Written exercise: Give the lines of the listing below as a numbered list, from the line with "scientific name: Triglochin bulbosa" through the last line of the listing, with blank lines left out.

Records to process:
::::

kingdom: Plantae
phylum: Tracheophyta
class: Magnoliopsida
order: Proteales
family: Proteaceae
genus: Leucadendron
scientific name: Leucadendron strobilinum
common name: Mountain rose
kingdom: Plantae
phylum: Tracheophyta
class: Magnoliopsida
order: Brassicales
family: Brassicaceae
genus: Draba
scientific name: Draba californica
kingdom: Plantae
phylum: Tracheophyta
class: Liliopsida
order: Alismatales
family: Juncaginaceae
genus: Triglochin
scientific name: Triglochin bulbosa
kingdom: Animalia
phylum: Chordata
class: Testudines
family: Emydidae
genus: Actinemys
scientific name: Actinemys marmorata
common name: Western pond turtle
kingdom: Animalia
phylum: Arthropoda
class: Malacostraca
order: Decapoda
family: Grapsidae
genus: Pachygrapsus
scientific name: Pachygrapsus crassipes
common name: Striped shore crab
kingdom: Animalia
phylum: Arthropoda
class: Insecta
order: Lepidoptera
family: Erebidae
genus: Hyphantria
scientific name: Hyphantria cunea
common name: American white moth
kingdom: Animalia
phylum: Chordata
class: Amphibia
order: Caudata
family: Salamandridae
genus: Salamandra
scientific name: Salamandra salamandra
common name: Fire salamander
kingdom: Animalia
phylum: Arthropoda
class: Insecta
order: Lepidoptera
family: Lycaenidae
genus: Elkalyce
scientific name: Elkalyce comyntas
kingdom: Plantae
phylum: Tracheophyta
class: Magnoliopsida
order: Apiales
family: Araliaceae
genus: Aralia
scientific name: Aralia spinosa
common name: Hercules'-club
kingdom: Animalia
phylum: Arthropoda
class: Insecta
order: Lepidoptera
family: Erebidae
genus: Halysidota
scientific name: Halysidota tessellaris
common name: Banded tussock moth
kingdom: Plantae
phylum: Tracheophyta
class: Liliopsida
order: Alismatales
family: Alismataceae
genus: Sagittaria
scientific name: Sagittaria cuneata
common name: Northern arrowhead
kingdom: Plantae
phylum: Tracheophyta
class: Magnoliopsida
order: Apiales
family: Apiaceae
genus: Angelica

::::

Result for this exercise:
1. scientific name: Triglochin bulbosa
2. kingdom: Animalia
3. phylum: Chordata
4. class: Testudines
5. family: Emydidae
6. genus: Actinemys
7. scientific name: Actinemys marmorata
8. common name: Western pond turtle
9. kingdom: Animalia
10. phylum: Arthropoda
11. class: Malacostraca
12. order: Decapoda
13. family: Grapsidae
14. genus: Pachygrapsus
15. scientific name: Pachygrapsus crassipes
16. common name: Striped shore crab
17. kingdom: Animalia
18. phylum: Arthropoda
19. class: Insecta
20. order: Lepidoptera
21. family: Erebidae
22. genus: Hyphantria
23. scientific name: Hyphantria cunea
24. common name: American white moth
25. kingdom: Animalia
26. phylum: Chordata
27. class: Amphibia
28. order: Caudata
29. family: Salamandridae
30. genus: Salamandra
31. scientific name: Salamandra salamandra
32. common name: Fire salamander
33. kingdom: Animalia
34. phylum: Arthropoda
35. class: Insecta
36. order: Lepidoptera
37. family: Lycaenidae
38. genus: Elkalyce
39. scientific name: Elkalyce comyntas
40. kingdom: Plantae
41. phylum: Tracheophyta
42. class: Magnoliopsida
43. order: Apiales
44. family: Araliaceae
45. genus: Aralia
46. scientific name: Aralia spinosa
47. common name: Hercules'-club
48. kingdom: Animalia
49. phylum: Arthropoda
50. class: Insecta
51. order: Lepidoptera
52. family: Erebidae
53. genus: Halysidota
54. scientific name: Halysidota tessellaris
55. common name: Banded tussock moth
56. kingdom: Plantae
57. phylum: Tracheophyta
58. class: Liliopsida
59. order: Alismatales
60. family: Alismataceae
61. genus: Sagittaria
62. scientific name: Sagittaria cuneata
63. common name: Northern arrowhead
64. kingdom: Plantae
65. phylum: Tracheophyta
66. class: Magnoliopsida
67. order: Apiales
68. family: Apiaceae
69. genus: Angelica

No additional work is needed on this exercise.